Games News

Planned $45M Frankenmuth indoor sports complex nearly quadruple size of Freeland SportsZone

FRANKENMUTH TOWNSHIP, MI — A $45 million indoor field of dreams could open here as early as 2023, officials say.

The combined medical and sports complex will house facilities for football, basketball, baseball, softball, soccer, volleyball and lacrosse.

Activities there will engage residents from across the region as well as visitors in town for tournaments, ramping up tourism in a community already known for it.

“This project is something Frankenmuth has been talking about and wanting for about 15 years,” said Bridget Smith, Frankenmuth city manager.

Planners say the multipurpose structure will measure a whopping 230,000 square feet, or nearly four times the size of Freeland SportsZone in Tittabawassee Township.

Frankenmuth municipal and economic development leaders involved in the project say the hybrid facility remains in “very early” planning stages, but progress with key decisions provided them enough confidence to present the project publicly for the first time during a Tuesday, Aug. 31, Saginaw County Board of Commissioners gathering.

“This tourism and medical development is a well-timed economic stimulator that will be transformational and benefit the entire county for years to come,” said Jamie Furbush, president and chief executive officer of the Frankenmuth Chamber of Commerce and Convention and Visitors Bureau.

Furbush’s organization is among the project’s development team: a public-private partnership that includes the City of Frankenmuth and the community’s Downtown Development Authority.

Officials say the group is finalizing a deal to purchase the future site of the sports complex. The property today is a 36-acre soybean field on North Main Street in Frankenmuth Township, neighboring Frankenmuth city’s northern border.

Smith said the development group’s plans include annexing the township property, rolling it into the city’s map through an established agreement process between the neighboring municipalities.

The project’s early plans involve constructing at least two connected structures, she said.

A 130,000-square-foot facility will house an elevated indoor walking path; courts for basketball and volleyball; and conference space available for special events hosted at the complex. A connected 100,000-square-foot indoor dome will host football, soccer, lacrosse, baseball and softball games.

Smith said plans for the medical component of the complex also remain in the early development stages.

Officials will seek a partner in the health care industry to move into the facility. It’s a setup similar to how planners developed Freeland SportsZone in 2007.

Today, a University of Michigan Health System MidMichigan Health Park site operates in a facility adjacent to Freeland SportsZone.

“It’s not necessarily going to be integrated in the sports facility,” Smith said of the plans for the medical branch of the Frankenmuth project. “Perhaps it will be in a wing, off to the side of the complex.”

Furbush acknowledged the comparison to Freeland SportsZone, located about 25 miles northwest of the planned Frankenmuth complex.
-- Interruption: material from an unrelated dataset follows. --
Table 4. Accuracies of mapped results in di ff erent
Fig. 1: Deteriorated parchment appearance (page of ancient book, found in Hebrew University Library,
“It’s much, much bigger scale than that,” she said.

Freeland SportsZone measures 66,000-square-feet compared to the planned 230,000-square-foot Frankenmuth facility.

Smith and Furbush discussed the plan during a Saginaw County Board of Commissioners meeting where presenters lobbied for investment dollars.
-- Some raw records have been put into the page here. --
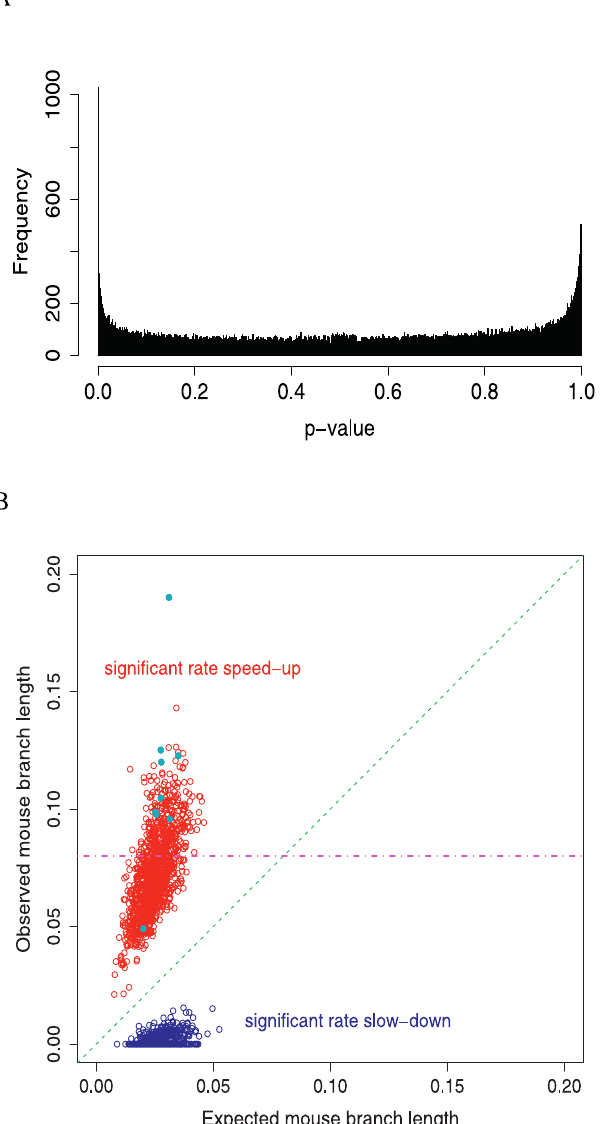
Figure 4. Excess of Significant Mammalian CNCs on the Mouse Lineage (A) Histogram of p -values of SRT m . The peaks on the left and the right indicate an excess of CNCs that are fast and slow evolving in mice, respectively. (B) Observed and expected branch lengths (per site) of mammalian CNCs that are significant on the mouse lineage at p , 0.001. Fast- and slow- evolving CNCs are indicated in red and blue, respectively. The violet dashed horizontal line shows the genome-wide average substitution rate on the mouse lineage for unconstrained regions near the fast-evolving CNCs (see text). Nine CNCs that have evolved significantly faster than their local neutral rates on the mouse lineage ( p , 0.05) are indicated by light blue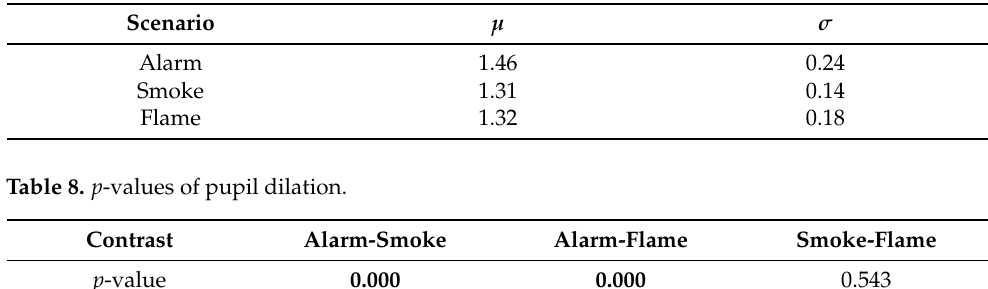
Table 7. Mean values and standard deviations of pupil dilation.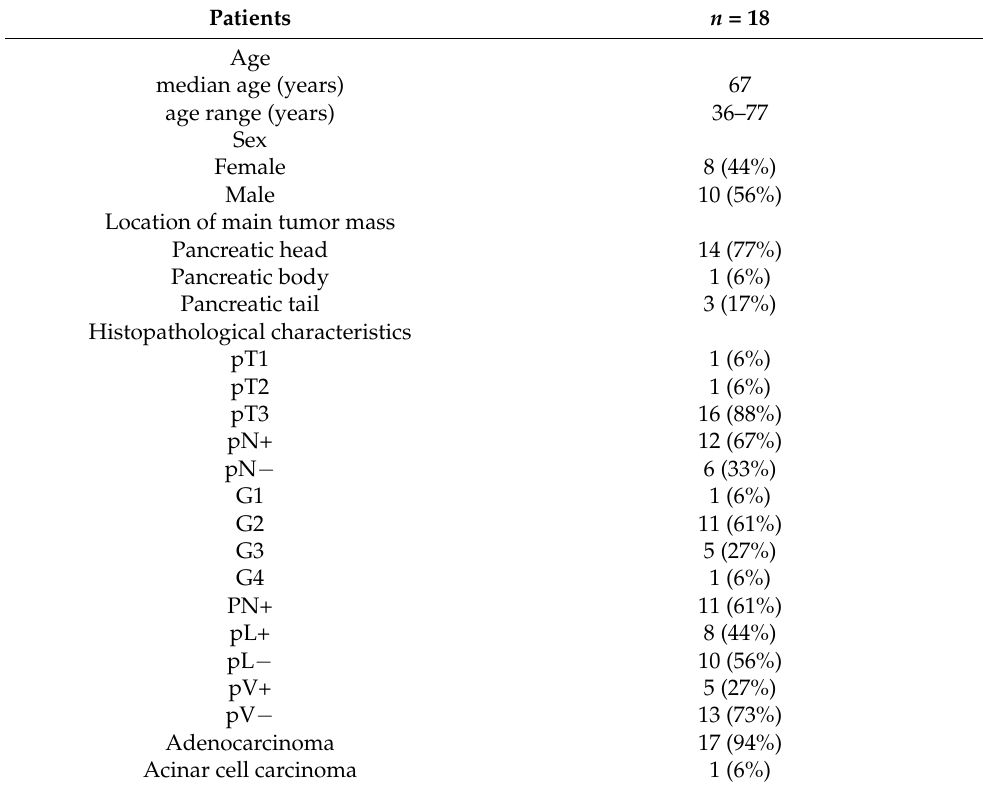
Table 1. Demographic and clinicopathological characteristics of patient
Commissioners in the coming months will determine how to spend $37 million in American Rescue Plan Act stimulus money.

“This is the first time we’re really talking about this in a public forum,” Furbush said. “Because of the timing of this meeting, we wanted to bring this to the county now.”

Planners requested the county consider investing $4 million to $5 million of the federal stimulus in the Frankenmuth complex. The funds would support infrastructure costs — such as water and sewer system — qualified for the stimulus investment, Smith said.
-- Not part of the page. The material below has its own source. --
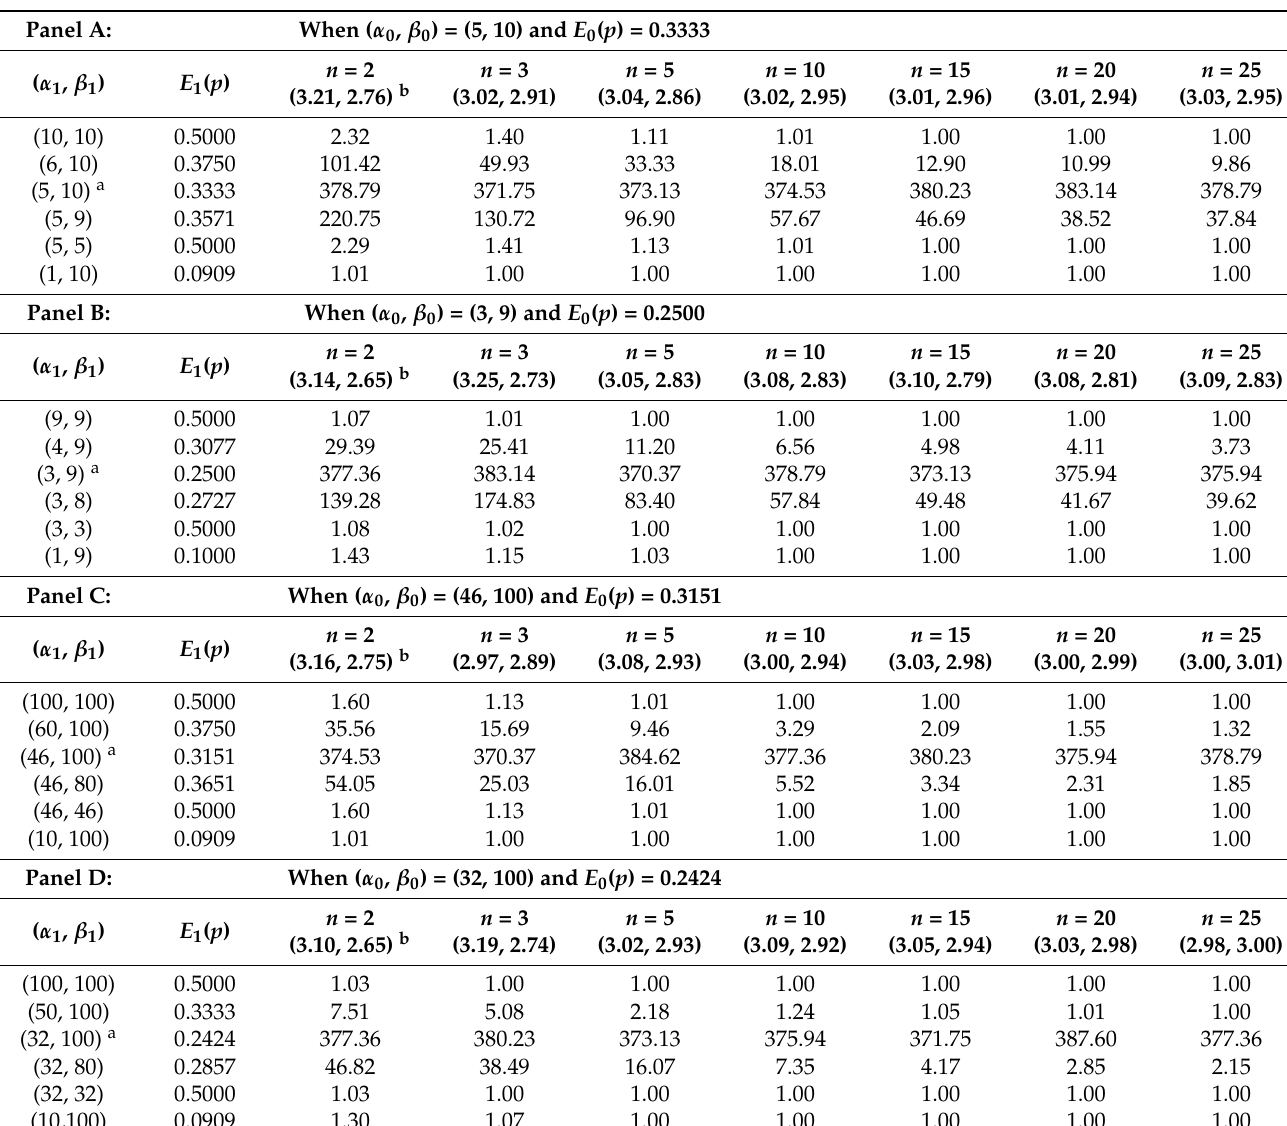
Table 4. The ARL 1 s of the proposed Bayesian EWMA variance chart ( λ =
She said the development group plans to fund the project largely using grants and private investment dollars.

Smith said the determination of the team of city and business development leaders provided her confidence they will raise the $45 million.

“Locally, there’s been a lot of interest and passion around an indoor facility that ideally would serve our residents and visitors,” she said. “You can only accomplish so much by sheer force of will. Eventually, you need more partners at the table with enlightened self interest, and that’s what we have now.”

Smith said the indoor medical and sports complex will provide a companion site to the outdoor sports facility Frankenmuth opened six years ago on Weiss near Jefferson. There, the city hosts youth football and soccer practices, and officials hope to develop the site with parking spaces and restrooms.

“Frankenmuth has a good reputation for operating softball and baseball tournaments,” Smith said. “As we look at ways to help keep tourism stable here year-’round, that indoor complex could be another asset.”